Michael Rowe

Trying to get better at getting better

[Essay] Context sovereignty, engineering, and personal learning

Rowe, M. (2025). Context sovereignty for AI-supported learning: A human-centred approach. DOI: 10.31219/osf.io/8czva_v1

Many approaches to developing AI literacy include an emphasis on better prompting strategies, requiring students and educators to adapt to AI systems rather than having the systems adapt to us. While this isn’t wrong, prompting should be understood as a specific example of the more general concept of ‘context-setting’, and by extension, a set of principles that guide how we think about personal context.

Context sovereignty flips this relationship: instead of constantly explaining your background and goals to AI, the system should have a persistent understanding of your values, knowledge, thinking patterns, and learning objectives. And context engineering provides the practical framework to achieve this sovereignty through three key elements: personal context curation (structuring information to explicitly describe part of how you think), continuous learning (AI systems that evolve with you), and contextual interoperability (maintaining privacy while accessing AI capabilities).

For higher and professional education, this transformation towards a focus on context matters. Health professions students can develop AI partnerships build on a foundation where the system understands their development. Rather than generic interactions, learners engage in more nuanced and sophisticated cognitive partnerships that respect their individual intellectual journeys.

This approach preserves human agency while enabling authentic personal learning rather than mere algorithmic content matching, amplifying human capabilities through AI support.

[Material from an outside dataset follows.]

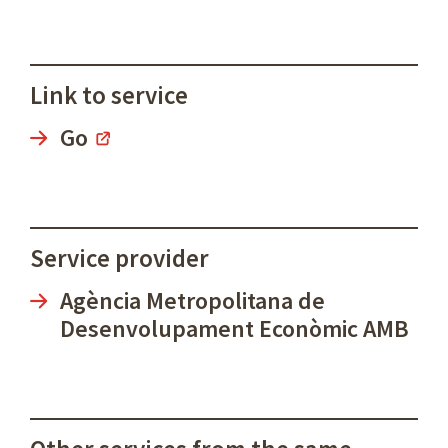
Link to service
Go
Service provider
Agència Metropolitana de
Desenvolupament Econòmic AMB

Read more at : https://michael-rowe.github.io/emergent-scholarship/essays/context-sovereignty.html


Abstract

The current discourse around artificial intelligence in education has become preoccupied with prompting strategies, overlooking more fundamental questions about the nature of context in human-AI collaboration. This paper explores the concept of context engineering as an operational framework that supports personal learning and the philosophical goal of context sovereignty. Drawing from complexity science and learning theory, we argue that context functions as a dynamic field of meaning-making rather than static background information, and that ownership of that context is an essential consideration. Current approaches to context-setting in AI-supported learning—primarily prompting and document uploading—create episodic burdens requiring learners to adapt to AI systems rather than insisting that AI systems adapt to learners. Context sovereignty offers an alternative paradigm based on three principles: persistent understanding, individual agency, and cognitive extension. This framework addresses concerns about privacy, intellectual challenge, and authentic assessment while enabling new forms of collaborative learning that preserve human agency. Rather than treating AI as an external tool requiring skilful manipulation, context sovereignty suggests AI can become a cognitive partner that understands and extends human thinking while respecting individual boundaries. The implications extend beyond technical implementation to fundamental questions about the nature of learning, assessment, and human-AI collaboration in educational settings.